* **PROVIDED MATERIAL**:
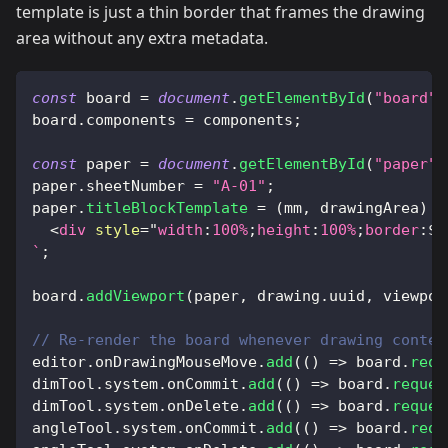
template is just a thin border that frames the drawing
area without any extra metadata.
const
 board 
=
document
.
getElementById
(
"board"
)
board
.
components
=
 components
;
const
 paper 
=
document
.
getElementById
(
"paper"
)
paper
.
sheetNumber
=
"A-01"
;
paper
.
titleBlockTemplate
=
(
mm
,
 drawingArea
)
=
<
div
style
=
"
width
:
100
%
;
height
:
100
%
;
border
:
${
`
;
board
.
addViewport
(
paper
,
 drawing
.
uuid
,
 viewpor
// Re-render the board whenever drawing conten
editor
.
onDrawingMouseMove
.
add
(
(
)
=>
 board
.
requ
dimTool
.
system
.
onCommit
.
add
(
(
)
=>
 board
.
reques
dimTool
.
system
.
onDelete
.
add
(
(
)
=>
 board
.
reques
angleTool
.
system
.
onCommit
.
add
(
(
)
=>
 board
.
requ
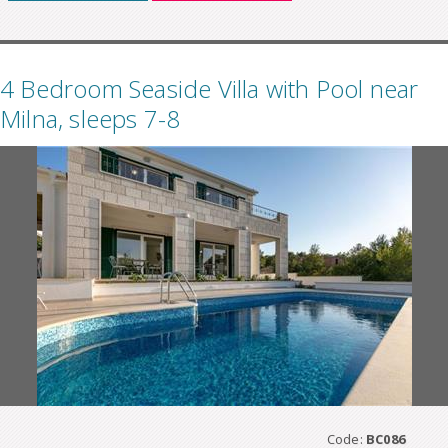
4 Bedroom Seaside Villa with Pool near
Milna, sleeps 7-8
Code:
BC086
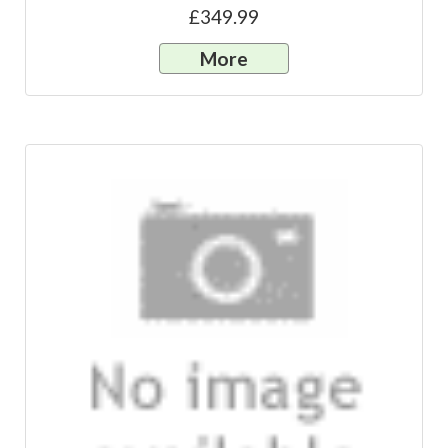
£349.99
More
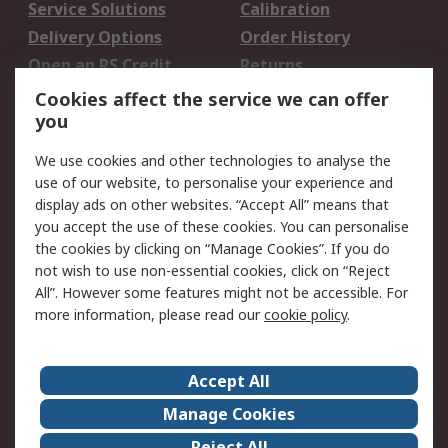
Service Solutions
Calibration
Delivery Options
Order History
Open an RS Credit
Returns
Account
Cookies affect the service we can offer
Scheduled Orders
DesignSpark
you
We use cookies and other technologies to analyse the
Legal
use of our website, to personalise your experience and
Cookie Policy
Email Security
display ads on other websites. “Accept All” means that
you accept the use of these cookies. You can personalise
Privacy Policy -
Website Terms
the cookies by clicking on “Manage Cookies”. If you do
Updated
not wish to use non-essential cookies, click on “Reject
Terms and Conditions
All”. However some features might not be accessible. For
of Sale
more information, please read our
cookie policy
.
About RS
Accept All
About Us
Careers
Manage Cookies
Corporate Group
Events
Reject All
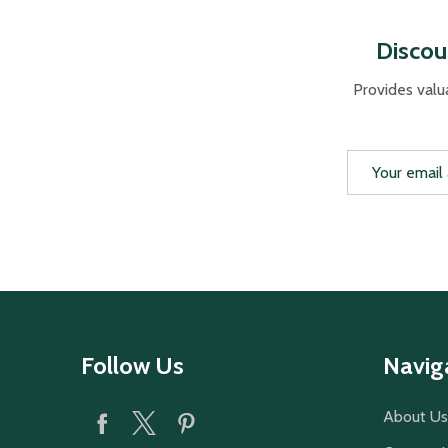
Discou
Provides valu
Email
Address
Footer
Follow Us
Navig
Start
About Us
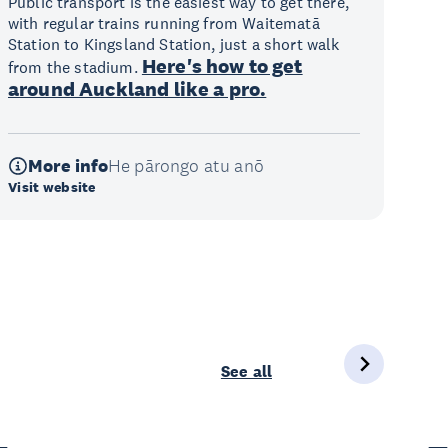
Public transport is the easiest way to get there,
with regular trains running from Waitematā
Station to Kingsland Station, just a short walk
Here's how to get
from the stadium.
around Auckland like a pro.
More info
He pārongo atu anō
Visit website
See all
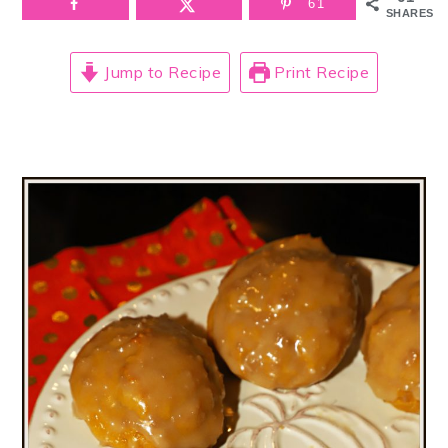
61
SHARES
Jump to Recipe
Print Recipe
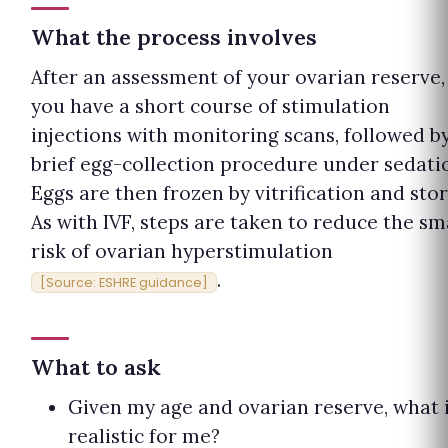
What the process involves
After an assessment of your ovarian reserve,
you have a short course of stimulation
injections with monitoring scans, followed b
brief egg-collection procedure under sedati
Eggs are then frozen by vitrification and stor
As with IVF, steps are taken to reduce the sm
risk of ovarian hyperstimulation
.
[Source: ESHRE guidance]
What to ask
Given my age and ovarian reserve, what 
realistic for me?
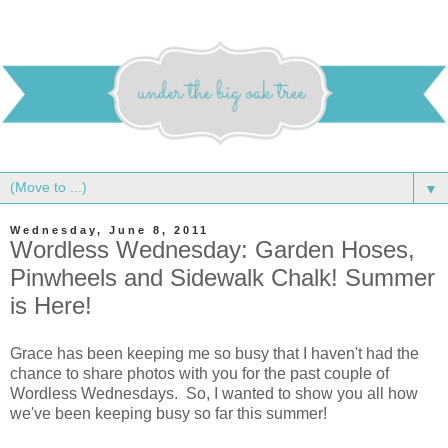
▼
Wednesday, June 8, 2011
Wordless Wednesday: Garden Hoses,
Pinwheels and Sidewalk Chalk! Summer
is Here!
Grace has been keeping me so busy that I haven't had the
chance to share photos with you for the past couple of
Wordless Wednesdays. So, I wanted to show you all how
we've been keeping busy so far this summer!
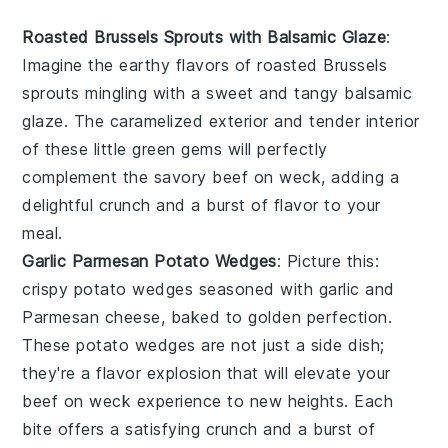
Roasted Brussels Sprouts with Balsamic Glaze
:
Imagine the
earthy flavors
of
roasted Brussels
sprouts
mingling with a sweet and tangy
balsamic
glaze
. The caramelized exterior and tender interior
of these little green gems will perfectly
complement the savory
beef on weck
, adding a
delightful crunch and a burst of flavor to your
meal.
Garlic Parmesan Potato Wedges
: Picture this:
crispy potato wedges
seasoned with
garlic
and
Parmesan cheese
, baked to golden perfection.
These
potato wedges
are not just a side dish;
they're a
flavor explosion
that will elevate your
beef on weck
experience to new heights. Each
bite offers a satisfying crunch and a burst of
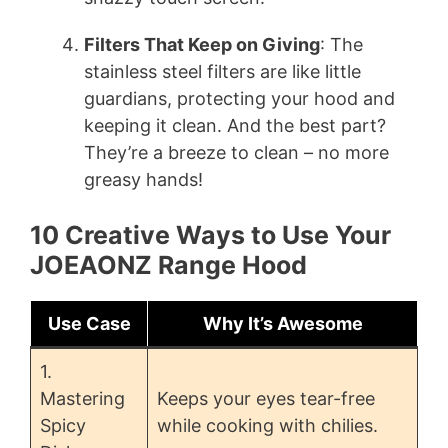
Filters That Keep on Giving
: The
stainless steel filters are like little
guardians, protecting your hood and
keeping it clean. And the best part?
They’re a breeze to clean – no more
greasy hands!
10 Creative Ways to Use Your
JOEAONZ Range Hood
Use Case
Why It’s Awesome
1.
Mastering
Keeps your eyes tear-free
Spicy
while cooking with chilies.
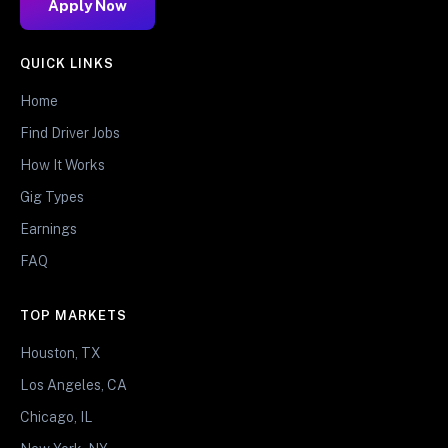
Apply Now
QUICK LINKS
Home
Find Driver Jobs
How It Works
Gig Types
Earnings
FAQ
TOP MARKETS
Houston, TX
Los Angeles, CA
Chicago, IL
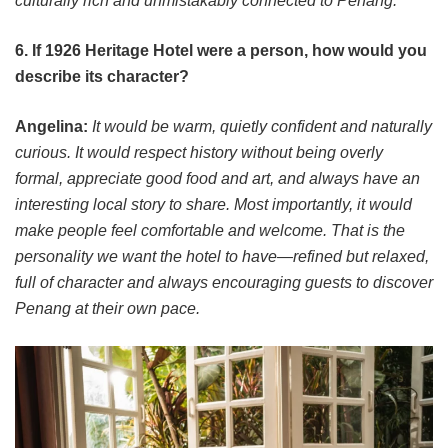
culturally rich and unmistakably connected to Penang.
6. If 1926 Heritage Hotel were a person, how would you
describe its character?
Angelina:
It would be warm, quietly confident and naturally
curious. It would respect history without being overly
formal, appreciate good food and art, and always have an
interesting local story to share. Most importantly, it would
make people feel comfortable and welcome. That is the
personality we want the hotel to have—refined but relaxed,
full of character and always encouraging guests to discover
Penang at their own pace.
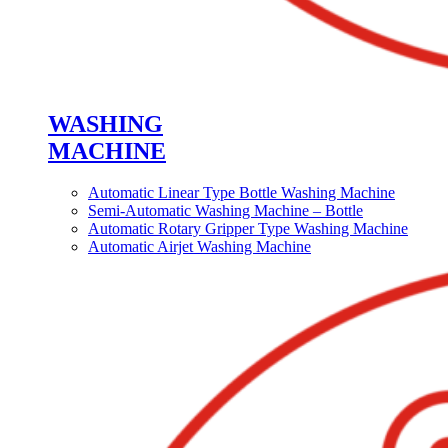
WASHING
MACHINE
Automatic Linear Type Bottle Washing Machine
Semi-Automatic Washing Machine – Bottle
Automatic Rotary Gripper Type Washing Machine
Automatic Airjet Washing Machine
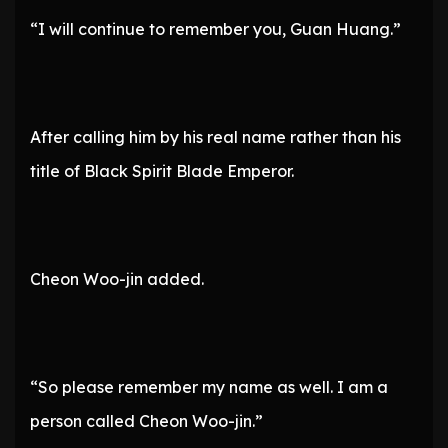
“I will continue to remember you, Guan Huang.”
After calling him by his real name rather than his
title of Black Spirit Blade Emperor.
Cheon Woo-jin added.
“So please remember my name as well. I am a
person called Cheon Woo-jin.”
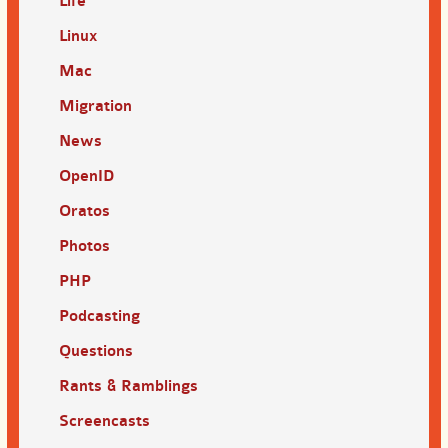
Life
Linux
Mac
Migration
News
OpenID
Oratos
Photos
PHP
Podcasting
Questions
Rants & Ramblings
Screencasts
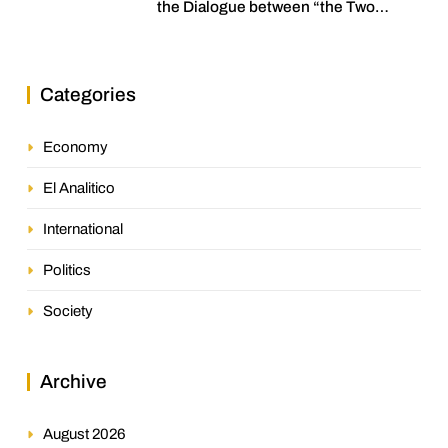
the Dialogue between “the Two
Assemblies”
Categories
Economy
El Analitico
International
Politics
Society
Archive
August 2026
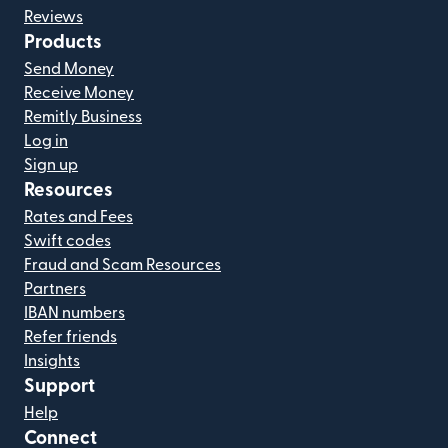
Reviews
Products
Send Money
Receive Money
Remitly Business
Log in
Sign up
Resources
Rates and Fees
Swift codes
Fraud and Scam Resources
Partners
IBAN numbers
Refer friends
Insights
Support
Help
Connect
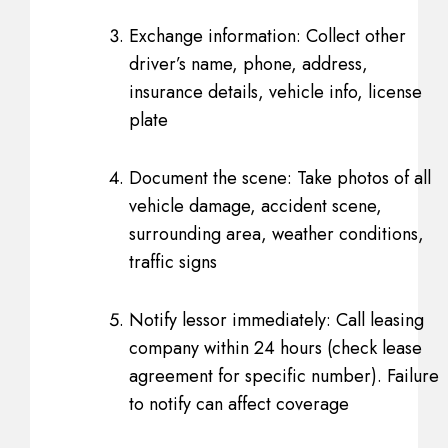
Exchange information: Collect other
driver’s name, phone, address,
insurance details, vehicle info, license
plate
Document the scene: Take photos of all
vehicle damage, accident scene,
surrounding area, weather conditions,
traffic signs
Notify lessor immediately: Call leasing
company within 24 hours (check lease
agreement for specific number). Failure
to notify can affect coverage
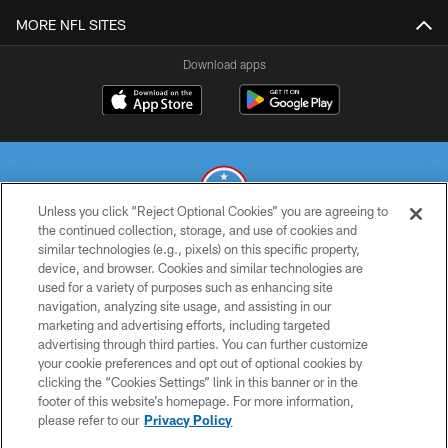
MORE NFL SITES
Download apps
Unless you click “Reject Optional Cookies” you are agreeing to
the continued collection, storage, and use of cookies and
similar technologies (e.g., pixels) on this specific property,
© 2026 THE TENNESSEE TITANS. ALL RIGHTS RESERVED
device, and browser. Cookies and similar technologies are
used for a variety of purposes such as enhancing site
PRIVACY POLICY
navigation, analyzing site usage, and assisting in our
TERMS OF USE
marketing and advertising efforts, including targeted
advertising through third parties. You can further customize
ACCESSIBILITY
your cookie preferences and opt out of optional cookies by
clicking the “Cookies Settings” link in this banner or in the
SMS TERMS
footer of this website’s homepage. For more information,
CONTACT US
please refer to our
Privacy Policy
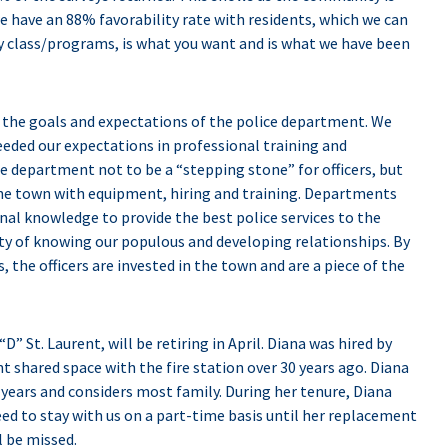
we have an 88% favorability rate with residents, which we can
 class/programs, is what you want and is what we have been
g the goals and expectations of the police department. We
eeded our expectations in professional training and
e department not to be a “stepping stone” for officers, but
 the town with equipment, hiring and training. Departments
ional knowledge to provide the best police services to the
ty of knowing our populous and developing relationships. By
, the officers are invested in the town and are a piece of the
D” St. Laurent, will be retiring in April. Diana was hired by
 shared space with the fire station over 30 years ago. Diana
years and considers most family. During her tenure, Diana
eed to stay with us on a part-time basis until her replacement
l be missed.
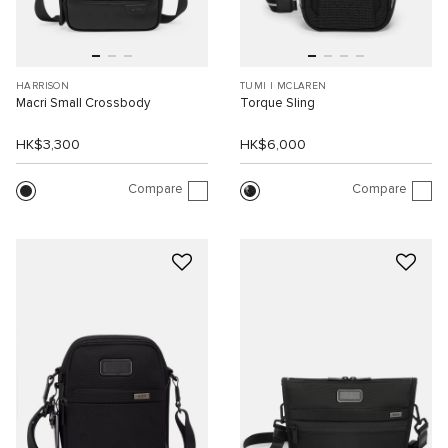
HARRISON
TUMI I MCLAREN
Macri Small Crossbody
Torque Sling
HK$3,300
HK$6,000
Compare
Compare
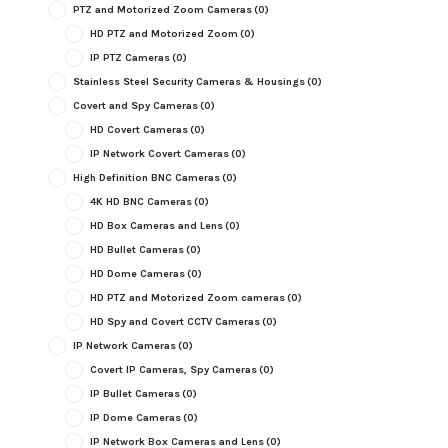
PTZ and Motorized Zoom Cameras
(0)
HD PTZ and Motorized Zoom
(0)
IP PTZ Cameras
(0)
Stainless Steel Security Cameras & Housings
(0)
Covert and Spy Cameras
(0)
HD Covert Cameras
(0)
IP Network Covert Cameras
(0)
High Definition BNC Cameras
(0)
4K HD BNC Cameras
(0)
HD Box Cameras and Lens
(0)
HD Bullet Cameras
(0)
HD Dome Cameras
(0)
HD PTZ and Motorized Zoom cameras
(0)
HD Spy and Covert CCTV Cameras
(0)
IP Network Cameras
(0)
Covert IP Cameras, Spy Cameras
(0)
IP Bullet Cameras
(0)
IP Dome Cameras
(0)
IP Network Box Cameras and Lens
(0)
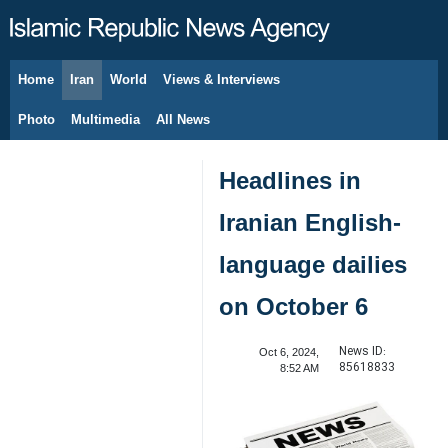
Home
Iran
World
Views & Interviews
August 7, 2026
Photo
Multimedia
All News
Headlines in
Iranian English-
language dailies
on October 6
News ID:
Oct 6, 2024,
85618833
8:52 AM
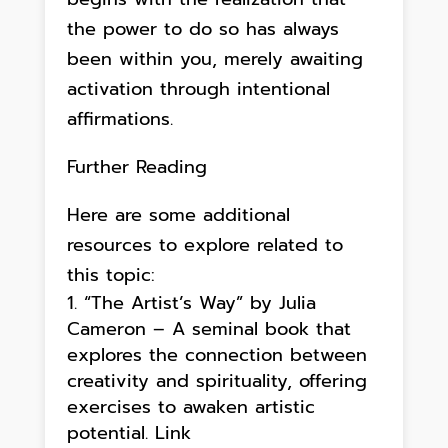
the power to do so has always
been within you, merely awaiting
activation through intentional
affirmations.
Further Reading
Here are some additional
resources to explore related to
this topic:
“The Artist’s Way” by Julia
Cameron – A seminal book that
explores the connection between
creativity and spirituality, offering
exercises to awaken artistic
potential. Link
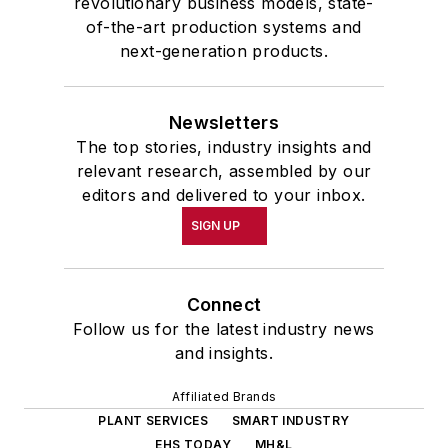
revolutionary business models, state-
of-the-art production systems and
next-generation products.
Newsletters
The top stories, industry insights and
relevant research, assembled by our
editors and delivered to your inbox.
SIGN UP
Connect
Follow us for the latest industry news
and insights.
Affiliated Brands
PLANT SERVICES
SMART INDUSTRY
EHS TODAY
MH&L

* **ASSIGNED TASK**: Lines from the one above containing "Terms and Conditions" down to the one containing "After an assessment" should be transcribed exactly, with both ends kept and no pictures.

* **EXPECTED OUTPUT**:
Terms and Conditions
All”. However some features might not be accessible. For
of Sale
more information, please read our
cookie policy
.
About RS
Accept All
About Us
Careers
Manage Cookies
Corporate Group
Events
Reject All
Discou
Provides valu
Email
Address
Footer
Follow Us
Navig
Start
About Us
Public transport is the easiest way to get there,
with regular trains running from Waitematā
Station to Kingsland Station, just a short walk
Here's how to get
from the stadium.
around Auckland like a pro.
More info
He pārongo atu anō
Visit website
See all
61
SHARES
Jump to Recipe
Print Recipe
What the process involves
After an assessment of your ovarian reserve,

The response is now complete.